▶ _ACTIVITY_
For this listing, the lines between the one holding "- [Java](https://adoptopenjdk.net/) for" and the one holding "MQ queue manager.**", inclusive, must be set down exactly.

▶ _DATA FOR REVIEW_
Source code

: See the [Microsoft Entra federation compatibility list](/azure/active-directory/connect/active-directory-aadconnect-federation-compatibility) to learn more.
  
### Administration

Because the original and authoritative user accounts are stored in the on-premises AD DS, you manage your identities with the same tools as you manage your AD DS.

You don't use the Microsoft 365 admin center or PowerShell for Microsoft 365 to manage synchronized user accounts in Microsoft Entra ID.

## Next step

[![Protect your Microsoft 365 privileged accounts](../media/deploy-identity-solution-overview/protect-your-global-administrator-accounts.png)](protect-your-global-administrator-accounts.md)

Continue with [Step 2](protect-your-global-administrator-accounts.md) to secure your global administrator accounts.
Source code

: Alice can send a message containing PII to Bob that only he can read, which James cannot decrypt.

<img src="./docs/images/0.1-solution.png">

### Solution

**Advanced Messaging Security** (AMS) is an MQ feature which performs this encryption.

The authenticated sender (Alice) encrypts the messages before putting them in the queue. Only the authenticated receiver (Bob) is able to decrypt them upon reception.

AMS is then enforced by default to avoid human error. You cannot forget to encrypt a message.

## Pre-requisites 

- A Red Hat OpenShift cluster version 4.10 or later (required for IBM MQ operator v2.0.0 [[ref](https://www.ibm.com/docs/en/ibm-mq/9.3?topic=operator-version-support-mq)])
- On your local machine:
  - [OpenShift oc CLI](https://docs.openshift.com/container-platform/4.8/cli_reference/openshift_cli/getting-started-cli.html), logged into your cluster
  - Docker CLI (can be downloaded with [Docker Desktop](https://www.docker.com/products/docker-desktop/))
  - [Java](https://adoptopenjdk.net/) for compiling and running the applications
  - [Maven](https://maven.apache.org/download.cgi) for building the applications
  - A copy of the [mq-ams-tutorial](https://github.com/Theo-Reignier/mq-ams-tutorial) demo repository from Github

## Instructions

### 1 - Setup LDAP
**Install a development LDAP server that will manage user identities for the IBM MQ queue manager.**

...

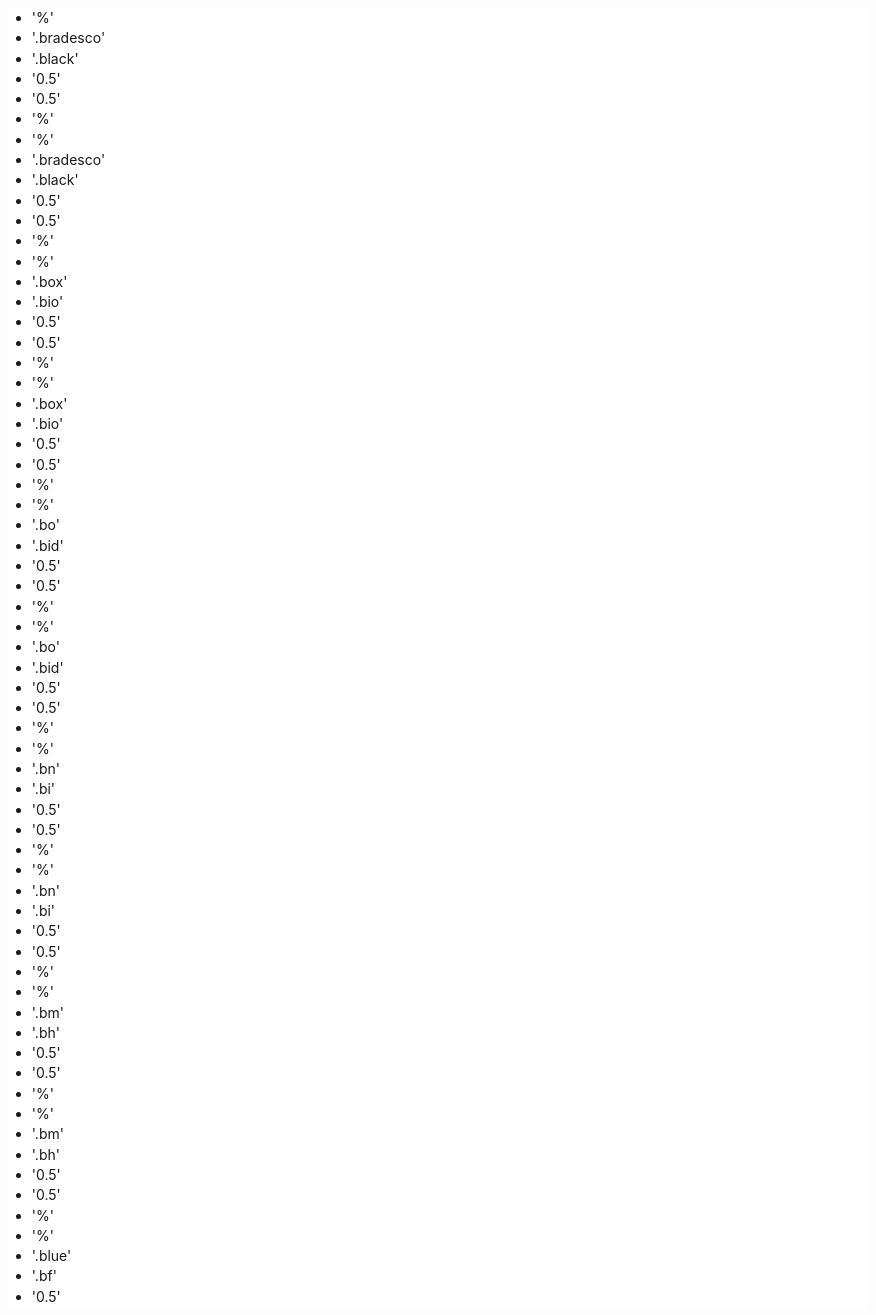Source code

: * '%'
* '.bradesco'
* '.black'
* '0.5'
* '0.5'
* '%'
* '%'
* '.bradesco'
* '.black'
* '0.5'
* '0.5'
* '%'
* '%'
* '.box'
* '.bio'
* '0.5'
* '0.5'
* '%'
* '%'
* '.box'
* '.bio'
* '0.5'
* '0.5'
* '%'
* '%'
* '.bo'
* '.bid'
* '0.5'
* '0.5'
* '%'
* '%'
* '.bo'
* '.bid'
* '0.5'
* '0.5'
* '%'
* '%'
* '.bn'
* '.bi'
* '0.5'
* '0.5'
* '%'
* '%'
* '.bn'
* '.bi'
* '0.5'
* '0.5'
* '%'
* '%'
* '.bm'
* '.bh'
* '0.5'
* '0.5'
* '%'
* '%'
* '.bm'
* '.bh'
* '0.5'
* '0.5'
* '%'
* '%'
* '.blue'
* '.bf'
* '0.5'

▶ _ANSWER TO THIS PROBLEM_
  - [Java](https://adoptopenjdk.net/) for compiling and running the applications
  - [Maven](https://maven.apache.org/download.cgi) for building the applications
  - A copy of the [mq-ams-tutorial](https://github.com/Theo-Reignier/mq-ams-tutorial) demo repository from Github

## Instructions

### 1 - Setup LDAP
**Install a development LDAP server that will manage user identities for the IBM MQ queue manager.**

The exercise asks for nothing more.